Liberia's new leader says she wants her predecessor sent directly to the UN-backed war crimes court in Sierra Leone and does not want him in Liberia.
But Nigeria says that it had agreed to hand him over to Liberia, who should now come and get him.
Nigeria says Mr Taylor is free to leave his exiled home and has not received an arrest warrant from Sierra Leone.
Mr Taylor left the presidency in Liberia for exile in Nigeria in 2003 in a deal to end the civil war, but there is uncertainty over whether he still remains in his luxury residency in Calabar.
Job done
President Olusegun Obasanjo's spokesperson Remi Oyo told Reuters news agency that Liberia's President Ellen Johnson-Sirleaf had been told she "is free to come and take President Taylor into her custody".

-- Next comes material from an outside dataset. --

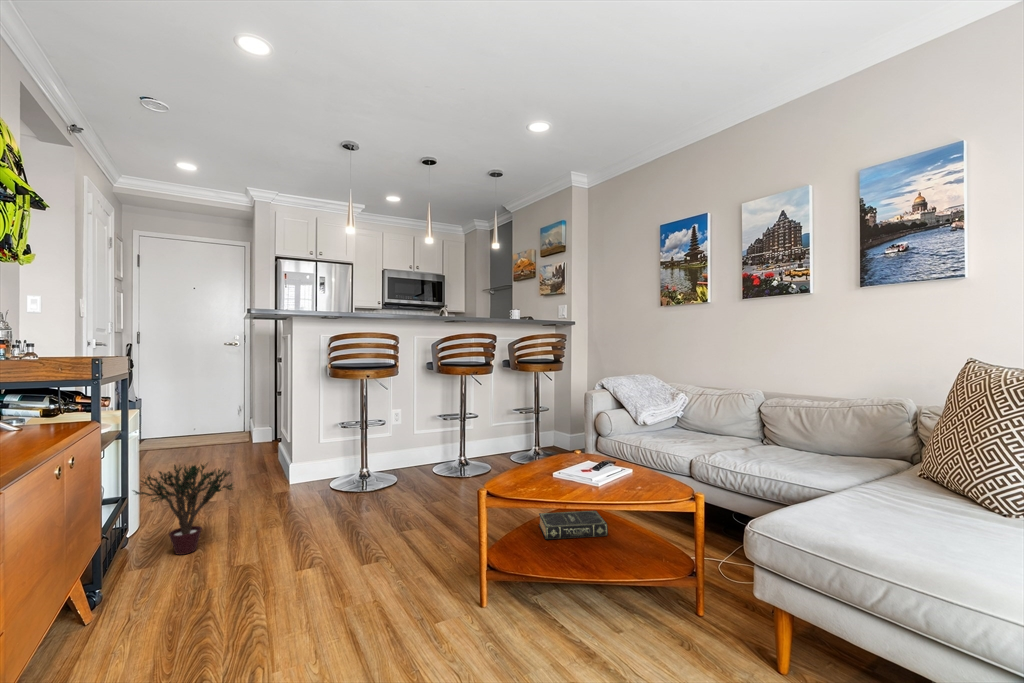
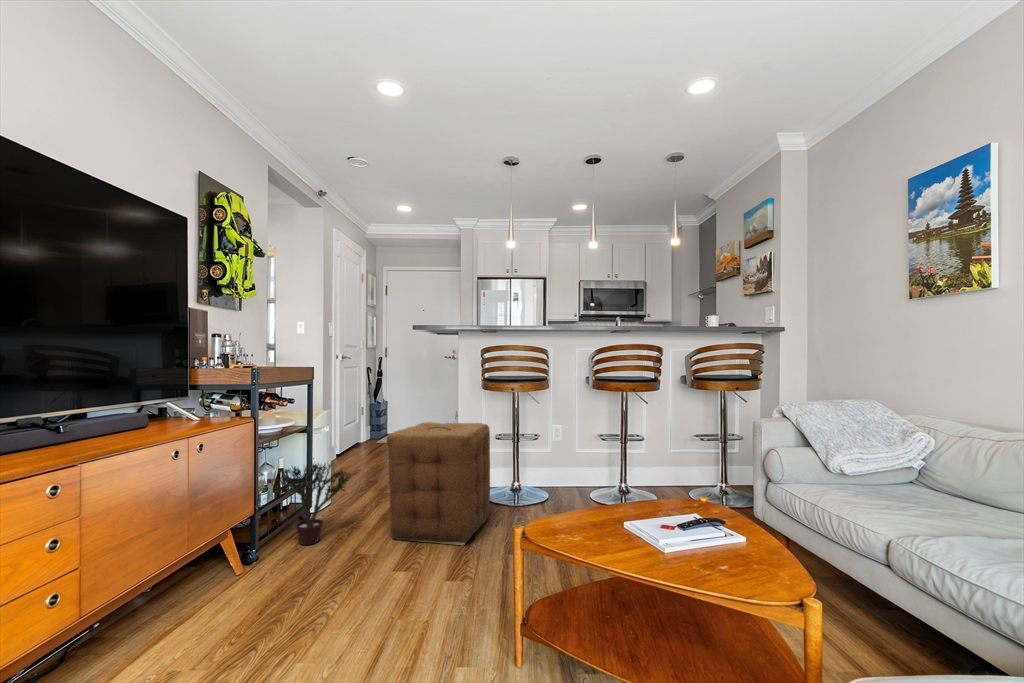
ottoman: none [274,410,367,531] -> present [387,422,490,545]
book: present [539,511,608,539] -> none [604,588,705,654]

"Our job is done, and it is done - Taylor is not a prisoner here," she was quoted as saying.
But Mrs Johnson-Sirleaf said she wanted her predecessor to be sent directly to Sierra Leone from Nigeria.
"Taylor should rather go to Sierra Leone rather than coming to Liberia," she told religious leaders at her official residence in Monrovia, according to AFP news agency.
"Mr Taylor was not indicted by a Liberian court and therefore he is not needed by a Liberian court."
Desmond de Silva, chief prosecutor of the war crimes court in Sierra Leone, has called for Mr Taylor's arrest in Nigeria, saying he was worried that the former Liberian leader may flee.
He also described Mr Taylor as one of the three most important wanted war crimes suspects in the world.
'Reneging on deal'
A number of Mr Taylor's supporters have been detained in Liberia amid fears they may stage an armed uprising.
A warrant was issued for Mr Taylor's arrest three years ago on 17 charges of war crimes and crimes against humanity during the civil war in Sierra Leone.
The 15,000 United Nations peacekeepers in Liberia are under instructions to arrest and transfer him to the UN-backed Special Court for Sierra Leone if he ever sets foot on Liberian soil.
A spokesman for Mr Taylor said Nigeria's move was in breach of the 2003 peace deal, which ended 14 years of civil war in Liberia, of which Mr Taylor's exile was a crucial part.
Human rights activists accuse Mr Taylor of breaking the terms of the agreement by continuing to meddle in Liberian politics.
Tens of thousands of people died in the interlinked conflicts in Sierra Leone and Liberia.
Mr Taylor is accused of selling diamonds and buying weapons for Sierra Leone's Revolutionary United Front rebels, who were notorious for hacking off the hands and legs of civilians during a 10-year war.
He also started the Liberian civil war in 1989, before being elected president in 1997.